Groeten uit Nederland (Grüße aus den Niederlanden)

Am 23. Juli fanden sich tausendende von Pfadfindern aus der ganzen Welt am Strand vom Den Haag ein. Der Grund: Die Eröffnungsfeier des Roverways 2018.
Der Roverway ist ein internationales Lager für Rover im Alter von 16 bis 22 Jahren und hat dieses Jahr in den Niederlanden stattgefunden. Gemeinsam mit über 100 weiteren deutschen Pfadfindern aus den Verbänden der VCP, PSG, BdP und natürlich der DPSG war ich für dieses Event am Start.
An diesem Strand wurde nicht nur die Eröffnungsfeier und die anschließende Party verbracht, sondern auch die anschließende Nacht. Glaubt mir direkt am Strand zu campen ist auch mal ein einmaliges Erlebnis gewesen.

Nach einer guten Nacht Schlaf haben sich allerdings die Teilnehmer schon wieder aufgeteilt, denn schon am folgenden Tag machte sich jede Gruppe (=Partol) auf ihren Weg.
Zusammen mit Gruppen aus Wales, Italien, Zypern, Irland, Kroatien, Portugal und Frankreich habe ich in den nächsten Tagen den Path #27 aka „Superheros“ unternommen.
In den nächsten Tagen sind wir in verschieden Gruppen durch Dünen gehiket, haben etwas Surfen gelernt, einen Strand gesäubert und das Anna-Frank-Huis in Amsterdamm besichtigt.
Neben den ganzen Programmpunkten gab es natürlich noch genug Zeit die anderen Teilnehmer auf meinen Path kennenzulernen, Freundschaften zu knüpfen und gegenseitig für einander mit ländertypischen Speisen zu kochen.
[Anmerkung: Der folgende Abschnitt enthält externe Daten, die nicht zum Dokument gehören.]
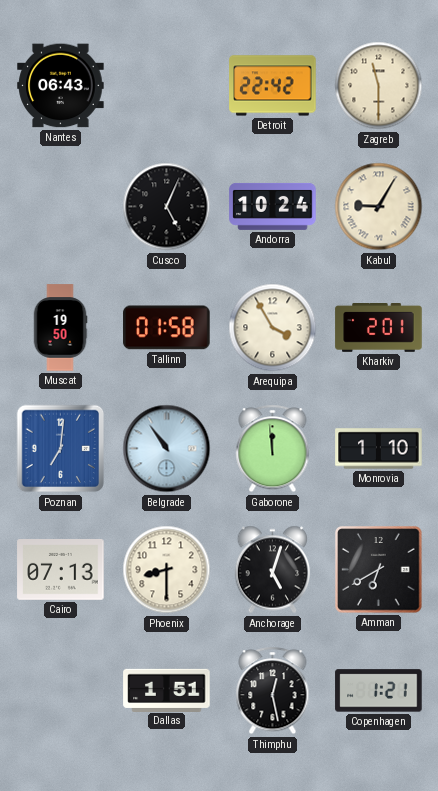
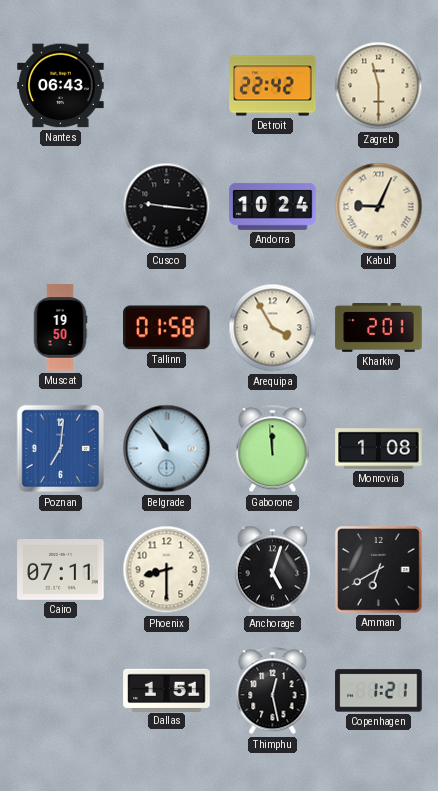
Cusco: 5:04 -> 9:16
Kabul: 9:05 -> 9:04
Monrovia: 1:10 -> 1:08
Cairo: 07:13 -> 07:11
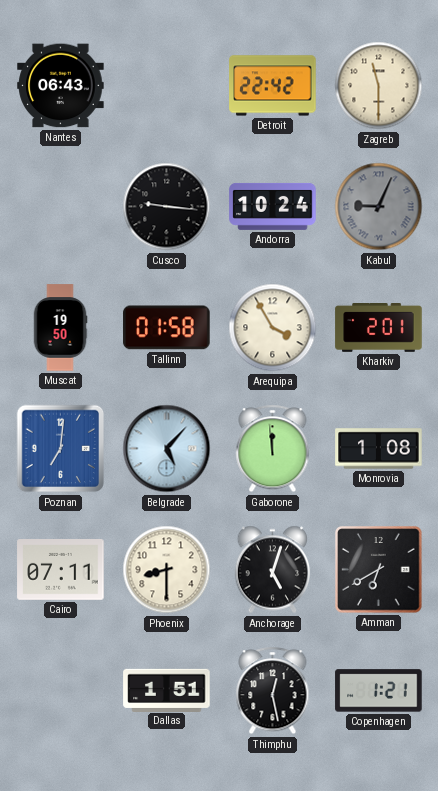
Kabul dial: cream -> grey
Belgrade: 10:54 -> 5:07
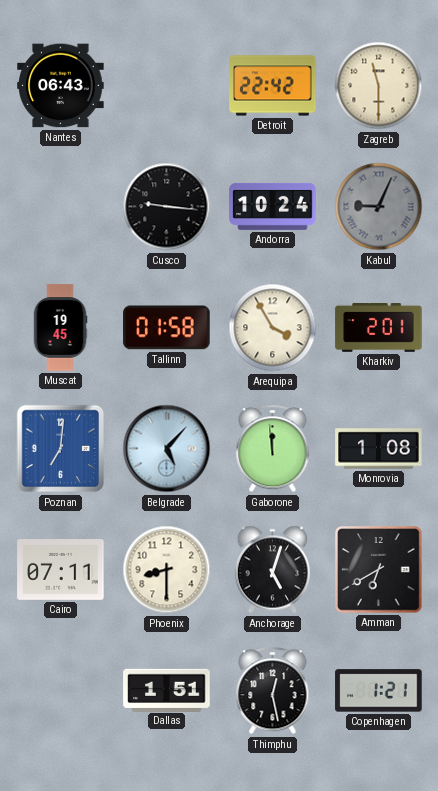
Muscat: 19:50 -> 19:45
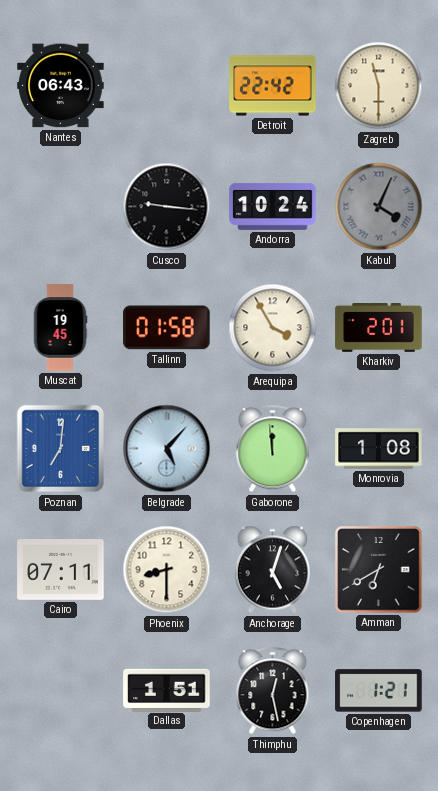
Kabul: 9:04 -> 4:04
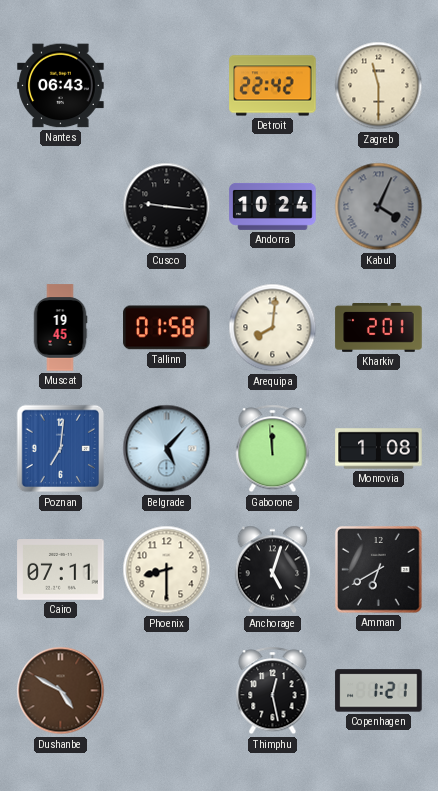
Arequipa: 3:55 -> 8:01
Dushanbe: none -> 4:50
Dallas: 1:51 -> none
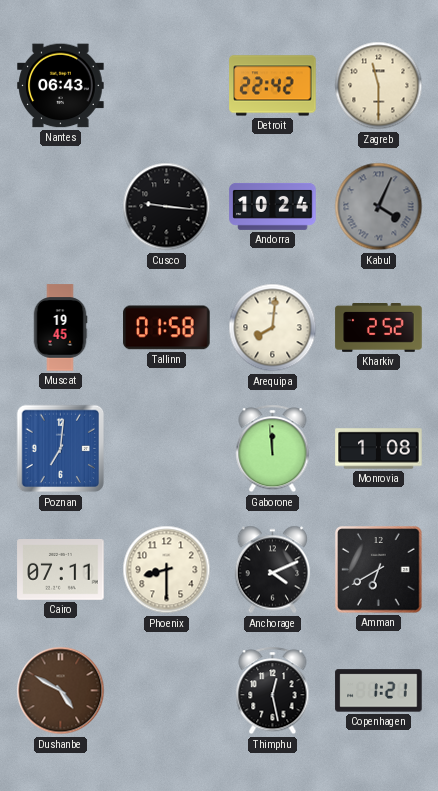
Kharkiv: 2:01 -> 2:52
Belgrade: 5:07 -> none
Anchorage: 5:03 -> 4:11
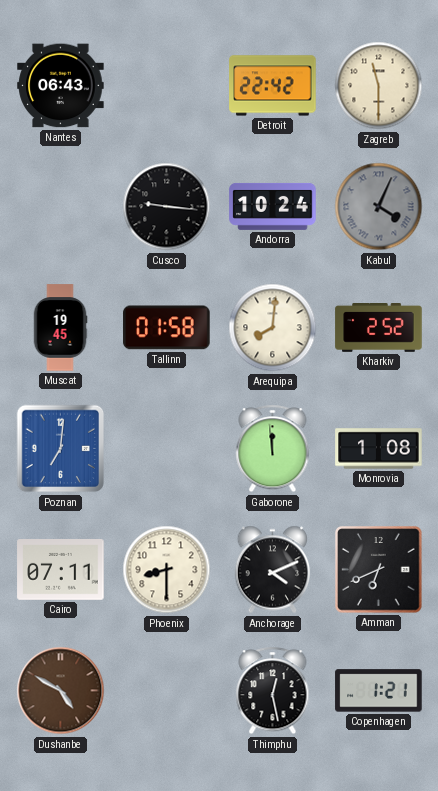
Amman: 6:40 -> 6:41
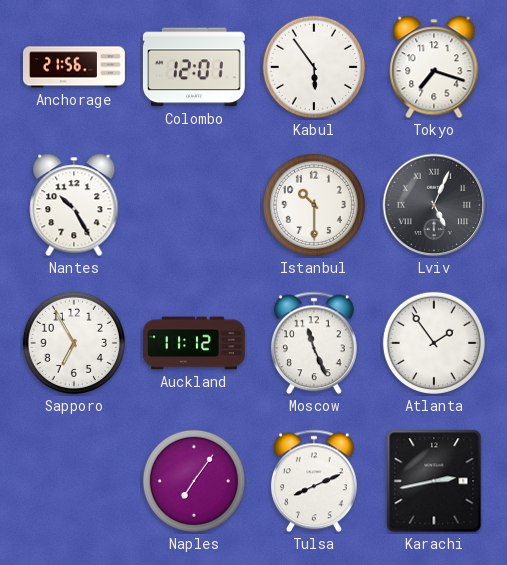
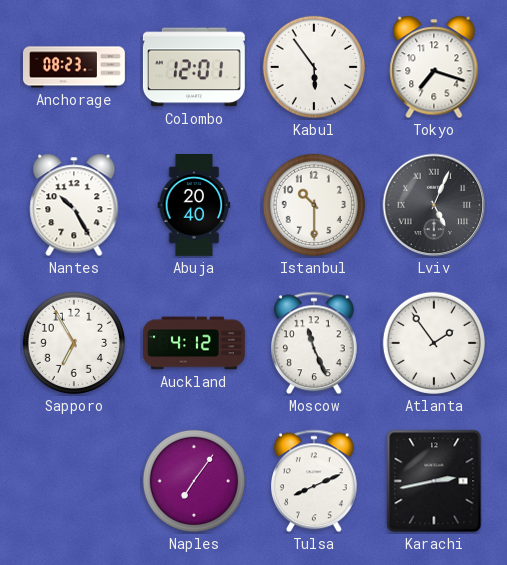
Anchorage: 21:56 -> 08:23
Abuja: none -> 20:40
Auckland: 11:12 -> 4:12
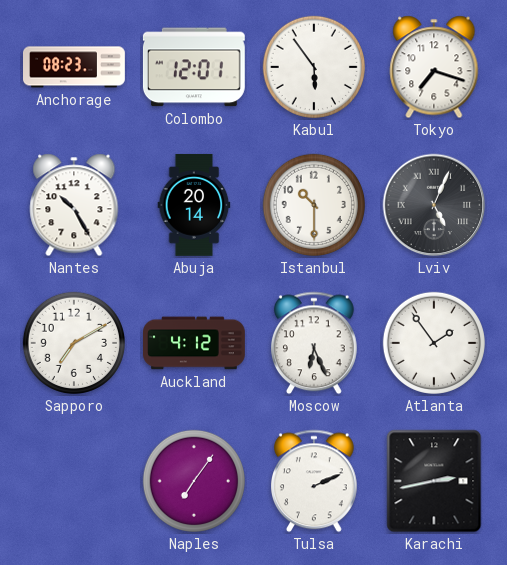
Abuja: 20:40 -> 20:14
Sapporo: 6:55 -> 7:10
Moscow: 11:26 -> 6:26
Tulsa: 8:11 -> 2:11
Nach fünf Tagen hieß es dann schon wieder abbauen. Jetzt ging es nach Zeewolde zum Maincamp, dem größten Pfadfinderplatz in den Niederlanden, an dem wieder alle Teilnehmer anwesend waren.
Dort hieß es für die nächsten Tage, sich mit anderen über den die Erfahrungen auszutauschen, an Workshops teilzunehmen und in der deutschen Schwarzzeltburg zu feiern.
Die Workshops waren alle unter dem Motto „Opposites Attract“ gestellt und gaben viel Raum neue Sachen auszuprobieren und über neue Themen zu lernen, wie beispielsweise Segeln oder den eigenen ökologischen Fußabdruck.

Leider gingen diese elf Tage viel zu schnell vorbei, aber zusammenfassend lässt sich sagen, dass es ein fantastisches Erlebnis war auf dem ich viel zu viel erfahren habe und viele neue Freunde aus der ganzen Welt gefunden habe.